Transcribed page text
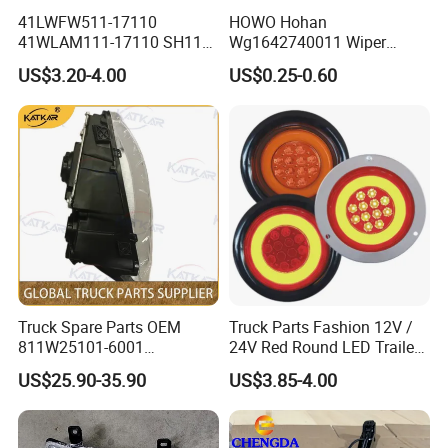
41LWFW511-17110
HOWO Hohan
41WLAM111-17110 SH110
Wg1642740011 Wiper
Side Marker Light
Blade
US$3.20-4.00
US$0.25-0.60
Truck Spare Parts OEM
Truck Parts Fashion 12V /
811W25101-6001
24V Red Round LED Trailer
Headlamp Assembly Left
Tail Light Waterproof
US$25.90-35.90
US$3.85-4.00
for Foton Auman Gtl Est
Heavy Truck Wholesale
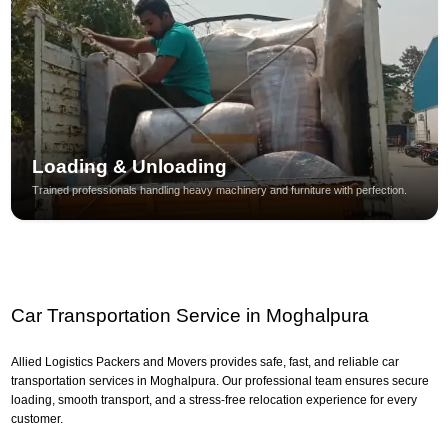
Loading & Unloading
Trained professionals handling heavy machinery and furniture with perfection.
Car Transportation Service in Moghalpura
Allied Logistics Packers and Movers provides safe, fast, and reliable car
transportation services in Moghalpura. Our professional team ensures secure
loading, smooth transport, and a stress-free relocation experience for every
customer.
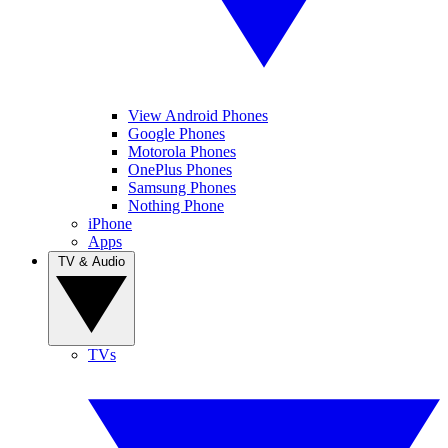
View Android Phones
Google Phones
Motorola Phones
OnePlus Phones
Samsung Phones
Nothing Phone
iPhone
Apps
TV & Audio
TVs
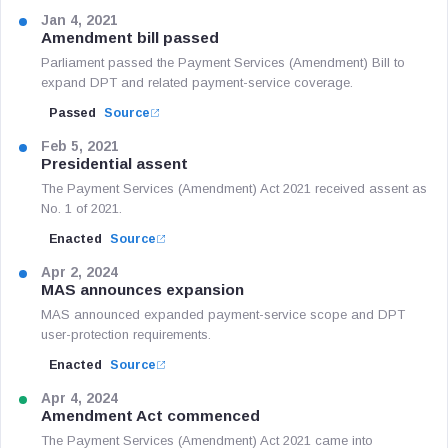
Jan 4, 2021
Amendment bill passed
Parliament passed the Payment Services (Amendment) Bill to
expand DPT and related payment-service coverage.
Passed
Source
Feb 5, 2021
Presidential assent
The Payment Services (Amendment) Act 2021 received assent as
No. 1 of 2021.
Enacted
Source
Apr 2, 2024
MAS announces expansion
MAS announced expanded payment-service scope and DPT
user-protection requirements.
Enacted
Source
Apr 4, 2024
Amendment Act commenced
The Payment Services (Amendment) Act 2021 came into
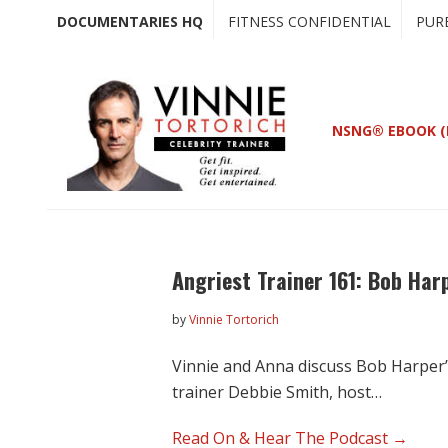
Skip
Skip
DOCUMENTARIES HQ
FITNESS CONFIDENTIAL
PUR
to
to
main
primary
content
sidebar
NSNG® EBOOK (
Angriest Trainer 161: Bob Har
by
Vinnie Tortorich
Vinnie and Anna discuss Bob Harper’s
trainer Debbie Smith, host…
Read On & Hear The Podcast →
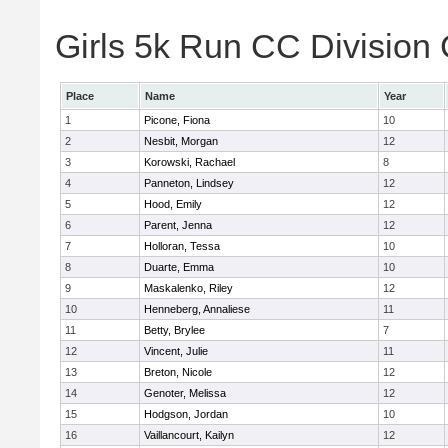
Girls 5k Run CC Division 
Place
Name
Year
1
Picone, Fiona
10
2
Nesbit, Morgan
12
3
Korowski, Rachael
8
4
Panneton, Lindsey
12
5
Hood, Emily
12
6
Parent, Jenna
12
7
Holloran, Tessa
10
8
Duarte, Emma
10
9
Maskalenko, Riley
12
10
Henneberg, Annaliese
11
11
Betty, Brylee
7
12
Vincent, Julie
11
13
Breton, Nicole
12
14
Genoter, Melissa
12
15
Hodgson, Jordan
10
16
Vaillancourt, Kailyn
12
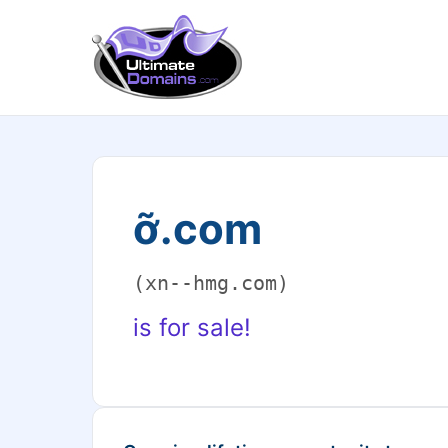
ỡ.com
(xn--hmg.com)
is for sale!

■ Problem statement:
Copy the text from every one of the records above line for line, changing nothing. Leave the pictures out of your answer.

■ Your response:
41LWFW511-17110
HOWO Hohan
41WLAM111-17110 SH110
Wg1642740011 Wiper
Side Marker Light
Blade
US$3.20-4.00
US$0.25-0.60
Truck Spare Parts OEM
Truck Parts Fashion 12V /
811W25101-6001
24V Red Round LED Trailer
Headlamp Assembly Left
Tail Light Waterproof
US$25.90-35.90
US$3.85-4.00
for Foton Auman Gtl Est
Heavy Truck Wholesale
Loading & Unloading
Trained professionals handling heavy machinery and furniture with perfection.
Car Transportation Service in Moghalpura
Allied Logistics Packers and Movers provides safe, fast, and reliable car
transportation services in Moghalpura. Our professional team ensures secure
loading, smooth transport, and a stress-free relocation experience for every
customer.
View Android Phones
Google Phones
Motorola Phones
OnePlus Phones
Samsung Phones
Nothing Phone
iPhone
Apps
TV & Audio
TVs
Jan 4, 2021
Amendment bill passed
Parliament passed the Payment Services (Amendment) Bill to
expand DPT and related payment-service coverage.
Passed
Source
Feb 5, 2021
Presidential assent
The Payment Services (Amendment) Act 2021 received assent as
No. 1 of 2021.
Enacted
Source
Apr 2, 2024
MAS announces expansion
MAS announced expanded payment-service scope and DPT
user-protection requirements.
Enacted
Source
Apr 4, 2024
Amendment Act commenced
The Payment Services (Amendment) Act 2021 came into
Skip
Skip
DOCUMENTARIES HQ
FITNESS CONFIDENTIAL
PUR
to
to
main
primary
content
sidebar
NSNG® EBOOK (
Angriest Trainer 161: Bob Har
by
Vinnie Tortorich
Vinnie and Anna discuss Bob Harper’s
trainer Debbie Smith, host…
Read On & Hear The Podcast →
Girls 5k Run CC Division 
Place
Name
Year
1
Picone, Fiona
10
2
Nesbit, Morgan
12
3
Korowski, Rachael
8
4
Panneton, Lindsey
12
5
Hood, Emily
12
6
Parent, Jenna
12
7
Holloran, Tessa
10
8
Duarte, Emma
10
9
Maskalenko, Riley
12
10
Henneberg, Annaliese
11
11
Betty, Brylee
7
12
Vincent, Julie
11
13
Breton, Nicole
12
14
Genoter, Melissa
12
15
Hodgson, Jordan
10
16
Vaillancourt, Kailyn
12
ỡ.com
(xn--hmg.com)
is for sale!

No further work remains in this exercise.